Learning to be future leaders in Seattle, USA
Nuestros Pequeños Hermanos provides training in the United States to four Latin American students
Completed Project
The education on offer from Nuestros Pequeños Hermanos provides much more than a year of schooling in the USA. For ten months Latin American young people chosen by the organization go to Seattle to study English and stay with host families in order to experience total cultural immersion. They also get to attend leadership seminars, meet mentors, visit firms and do community work so that once they are back in their own countries they can be better prepared and offer this talent to their community.
During this period of study the students’ basic needs are covered, including health insurance, transport cards and even any materials and resources they might need in order to take part in the leadership workshops.
With the NPH Seattle Institute program these young people are given the opportunity for personal and professional growth. Throughout the course they work on self-awareness, communication, social skills and leadership and are taught to realize that being a leader does not necessarily go hand in hand with authority or prestige. For Nuestros Pequeños Hermanos, a leader is a flexible, responsible, compassionate person, capable of bringing about change that can help improve life within their communities.”

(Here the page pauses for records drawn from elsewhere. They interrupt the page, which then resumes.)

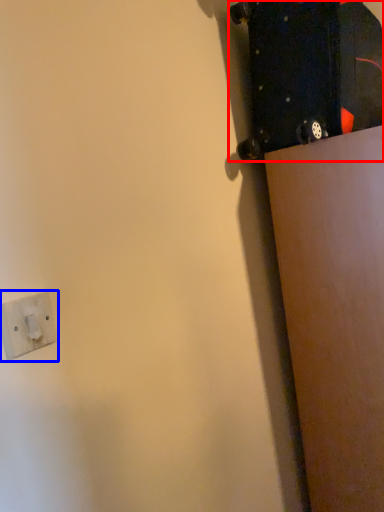
Question: Which of the following is the closest to the observer, skateboard (highlighted by a red box) or socket (highlighted by a blue box)?

Choices:
 (A) skateboard
 (B) socket

Answer: (B)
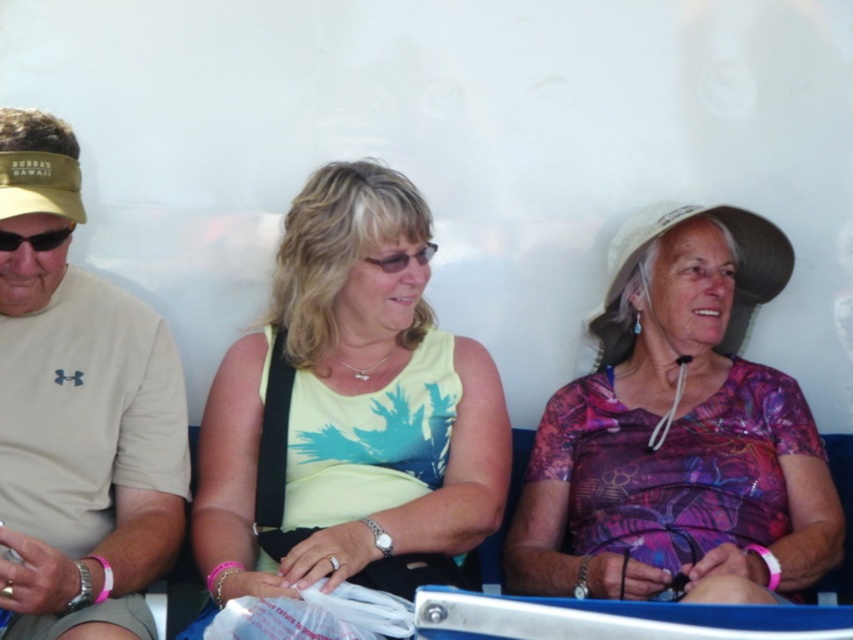
You are standing at the entrance of the fair and want to take a photo of both the purple printed dress at center and the black plastic sunglasses at left. Given that your camera can focus on objects within a 5 feet range, will you be able to capture both in one shot?

The distance between the purple printed dress at center and the black plastic sunglasses at left is 4.28 feet, which is within the 5 feet range of the camera. Therefore, you can capture both in one shot.

You are a fashion designer observing the attendees at a festival. You notice the yellow fabric tank top at center and the matte black glasses at center. Which of these two items appears bigger in size?

The yellow fabric tank top at center has a larger size compared to the matte black glasses at center, so the yellow fabric tank top at center appears bigger in size.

This is a non-profit organization which has provided accommodation, education, medical care and a host family to vulnerable young people from Latin America and the Caribbean since 2011.
The majority of the young people that arrive at Nuestros Pequeños Hermanos have never gone to school and many of them suffer from malnutrition. This organization which aspires to live in a poverty-free world, seeks to help these children develop to their full potential and become leaders who can transform society. Since NPH‘s founding, approximately 20,000 children have been raised with the help of this organization, which now runs shelters for vulnerable kids in nine countries: Mexico, Honduras, Haiti, Nicaragua, Guatemala, El Salvador, Dominican Republic, Peru and Bolivia. Promising young people are offered the chance to learn English and to become role models for the children growing up around them. The organization selects some of those taking part and offers them the chance to be educated in Seattle.
Once they get back home they will become change agents for their communities.